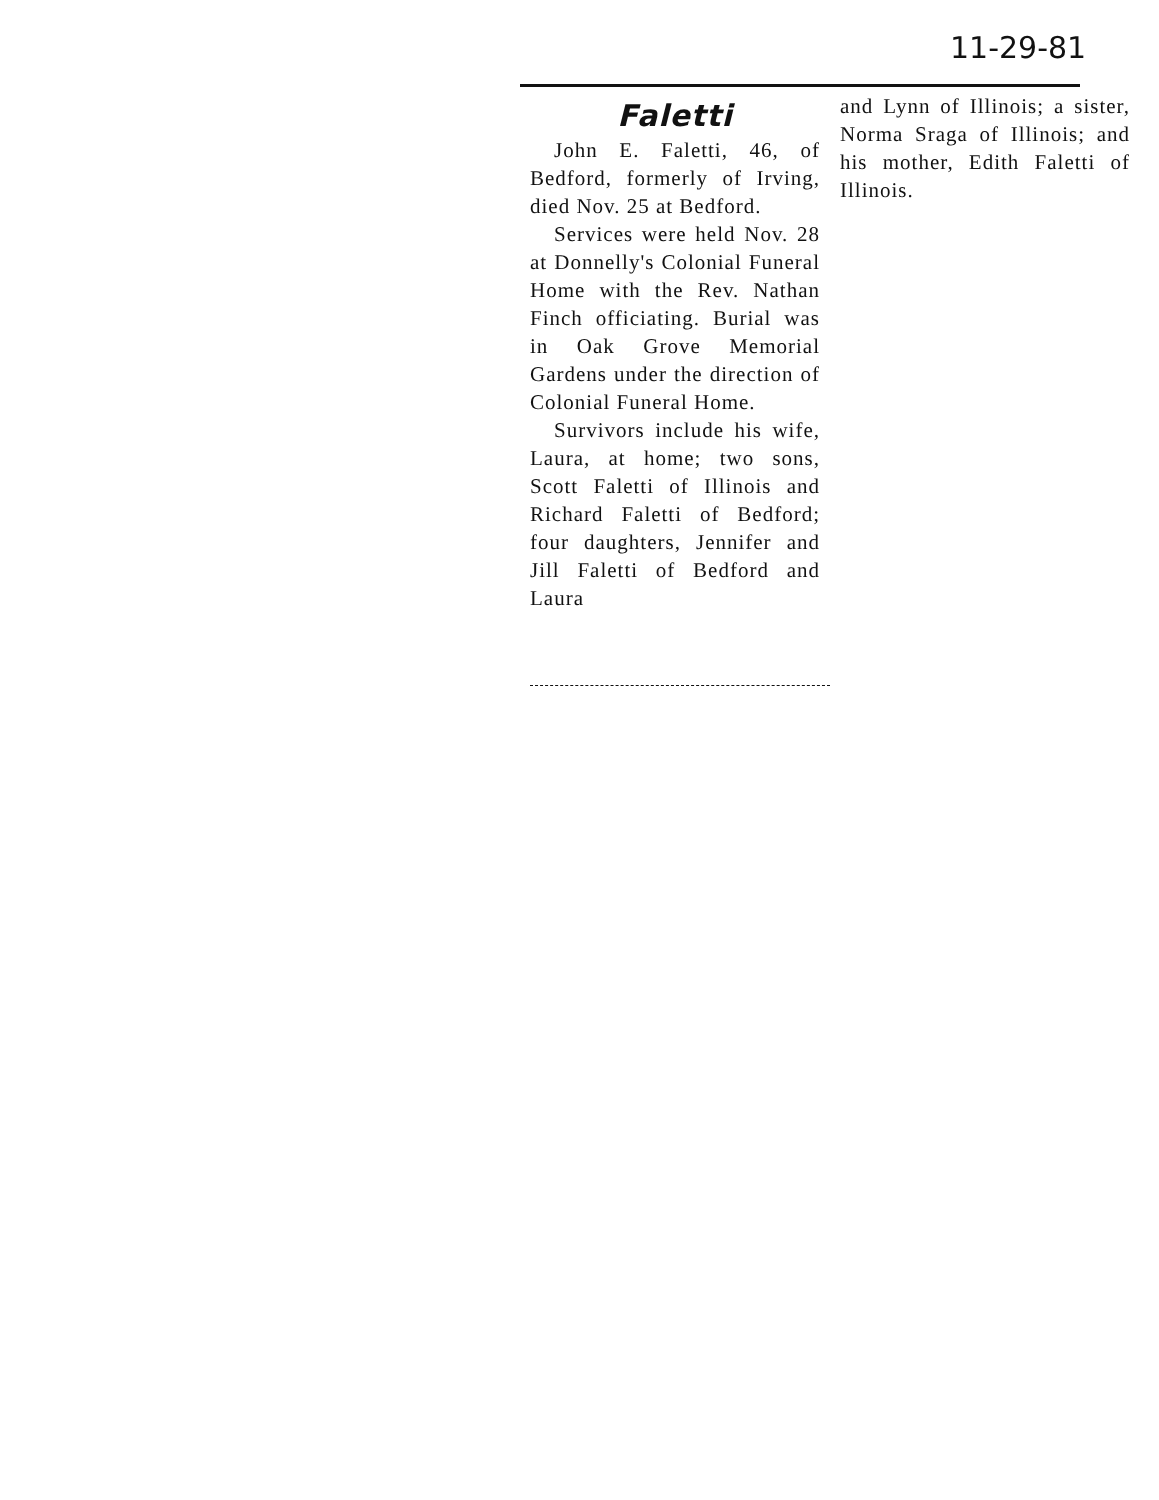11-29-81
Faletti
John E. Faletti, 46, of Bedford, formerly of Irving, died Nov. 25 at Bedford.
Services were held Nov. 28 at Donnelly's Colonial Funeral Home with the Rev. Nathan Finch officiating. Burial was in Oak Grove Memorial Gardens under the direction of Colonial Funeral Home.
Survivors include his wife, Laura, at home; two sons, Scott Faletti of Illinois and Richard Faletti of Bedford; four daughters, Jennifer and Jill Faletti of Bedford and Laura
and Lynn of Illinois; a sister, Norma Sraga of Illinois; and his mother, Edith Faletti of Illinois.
======
#### What needs to be done
Begin with the line holding "Survivors include his" and end with the last line of the material. Write out those lines exactly, and only those.

#### Solution to this exercise
Survivors include his wife, Laura, at home; two sons, Scott Faletti of Illinois and Richard Faletti of Bedford; four daughters, Jennifer and Jill Faletti of Bedford and Laura
and Lynn of Illinois; a sister, Norma Sraga of Illinois; and his mother, Edith Faletti of Illinois.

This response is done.